Escribo estas líneas mientras sigo por televisión la nueva temporada de “Salvados”, presentada ahora por Gonzo. Y escucho con atención y agradecimiento la conversación que sostiene en un ático de Barcelona con la periodista Gemma Nierga y la hija del político catalán, Rosa Lluch. ¿Y por qué agradezco sus palabras? Porque desprenden un espíritu y una actitud que se han desterrado de la escena política de los últimos años. Gemma y Rosa recuerdan con el conductor del programa la apertura y conciencia dialogante con la que trabajaba siempre Ernest Lluch, hasta el punto de que le costó la vida. A los muchos que hace décadas luchábamos por el diálogo en nuestro pueblo, miramos de reojo la situación catalana y echamos en falta el intercambio de ideas a través de la palabra.
Lo vivimos en la formación de gobiernos, en la negociación de convenios colectivos o a la hora de dilucidar un problema de convivencia de diferentes identidades nacionales. En un futuro diremos: En la era que eclosionó la pluralidad nos encontramos con que éramos incapaces de gestionarla. En el tiempo de la comunicación no sabemos qué pasos debemos dar para encontrarnos, interactuar e intercambiar ideas, opiniones, expresiones, lenguajes, discursos, relatos opuestos… En la época en la que más instrumentos tenemos para que fluyan los mensajes, menos propuestas serias y responsables compartimos con el ánimo de que sean escuchadas y valoradas.

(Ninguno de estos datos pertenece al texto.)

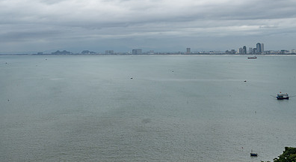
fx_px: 460
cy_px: 24
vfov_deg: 19.6
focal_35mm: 59
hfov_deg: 35.4
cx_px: 102
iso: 64
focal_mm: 26
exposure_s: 1/320
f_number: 9
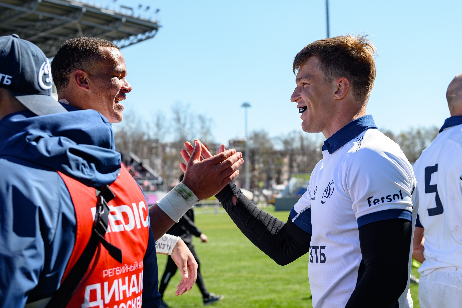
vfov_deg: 20.9
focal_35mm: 65
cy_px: 104
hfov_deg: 30.8
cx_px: 306
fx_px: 833
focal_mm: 49
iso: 160
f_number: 4.5
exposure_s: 1/800
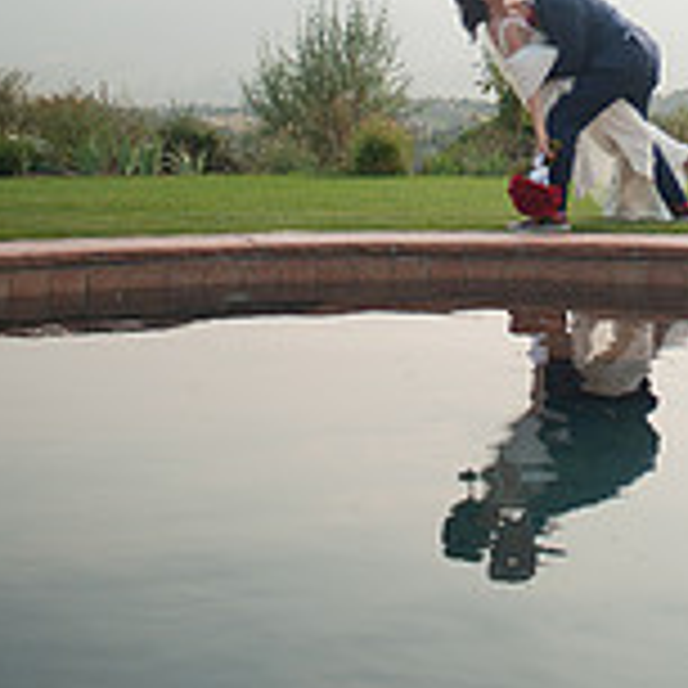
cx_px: 600
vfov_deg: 22.3
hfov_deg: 24.1
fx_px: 1574
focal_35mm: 70
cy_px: -184
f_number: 2.8
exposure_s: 1/2500
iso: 400
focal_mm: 28
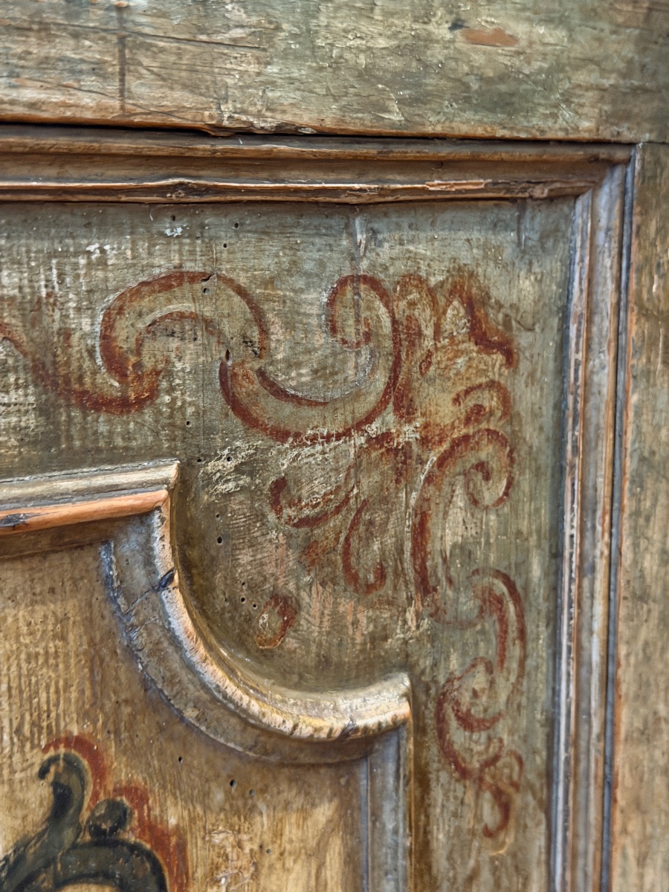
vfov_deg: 39.7
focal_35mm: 48
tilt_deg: -10.5
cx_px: 334
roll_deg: +0.4
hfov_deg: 30.3
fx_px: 1237
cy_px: 446
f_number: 1.78
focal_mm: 6.76
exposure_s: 1/25
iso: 640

Se ha diluido, en términos generales, la predisposición al diálogo, al acuerdo, al consenso. Por el contrario, se emplean demasiadas energías en construir trincheras, en describir sociedades divididas, aunque no siempre lo estén, en alimentar los sentimientos de revancha y en enfrentar a la gente. Se alienta el insulto, los exabruptos, la crítica fácil, la mentira, los argumentos de trazo grueso, las faltas de respeto, en definitiva la construcción de discursos cargados de un lenguaje agresivo. No estamos en tiempos de relatos conciliadores, que propicien el acercamiento de posturas, que rompan con el huracán polarizador, extremista e irreconciliable. Como señalaba Paulo Freire en su reconocida obra Extensión o comunicación (1971), en la comunicación no hay sujetos pasivos. Hay reciprocidad, hasta el punto de que uno y otro deben entenderse al mismo nivel.
En la sociedad de la información, de la inmediatez y del espectáculo, toda reflexión, negociación o administración de cualquier problema de orden social o político se convierten en un show. Instantes todos ellos presuntamente retransmitibles, en los que cada actor participante desea salir bien parado y perder la mínima cuota de popularidad. La sobreexposición con la que trabajan los líderes políticos no ayuda en absoluto en favor de una intervención sosegada y reflexiva de los asuntos más complejos. La obsesión por la imagen, la reputación personal y organizacional, la próxima encuesta en intención de voto hace, de facto, imposible la gestión de la res publica. Cualquier acuerdo debe airearse a los cuatro vientos, cualquier debate o discusión previa debe publicitarse al milímetro –palabra a palabra– para que cada uno se vea retratado y a su vez pueda reprochar al de en frente los agravios necesarios. Los errores o las rectificaciones se asumen como problemas de gran envergadura y el nivel del ruido sube de tono. Paralelamente, millones de personas comentan, ridiculizan, insultan y tensan el circo desde las redes sociales, en las que las opiniones se categorizan como si fueran hechos feacientes. Hoy carece de importancia lo que se dice, y gana el cómo se dice y qué impacto tiene. En la actualidad, las opiniones han sustituido a los hechos y se han elevado al altar de lo fundamental.
Y los medios de comunicación, todavía hoy los grandes constructores de la realidad, subsisten bien en este escenario que requieren para su existencia. La polémica, el alboroto y la discusión atrae al público con mayor intensidad que el debate sosegado y argumentado con razones, cuestionables pero expresadas serenamente.
El filósofo alemán Jürgen Habermas nos habla de la ética discursiva para dar valor a la consolidación de la conversación, desde la diferencia, pero potenciando el diálogo entre las partes, la dialéctica entre posicionamientos contrarios, el acercamiento que permita avanzar sobre los retos a los que hoy se enfrentan nuestras sociedades. Estamos en campaña electoral y el incremento de la crispación se convierte en el día a día. La forma de ejercer la política desde posiciones extremas no favorece en nada la creación de un clima de búsqueda de consensos y acuerdos. En sociedades plurales en las que la diversidad es la riqueza común aprovechable, se debe gestionar y acordar desde la diferencia. Precisamente esta es la esencia de nuestras democracias. Lo que no tengo tan claro es si tenemos la actitud, y sobre todo la voluntad de aproximar posturas y ponernos en la posición del otro, de escuchar su mensaje, de entender lo que dice, aunque no lo compartamos.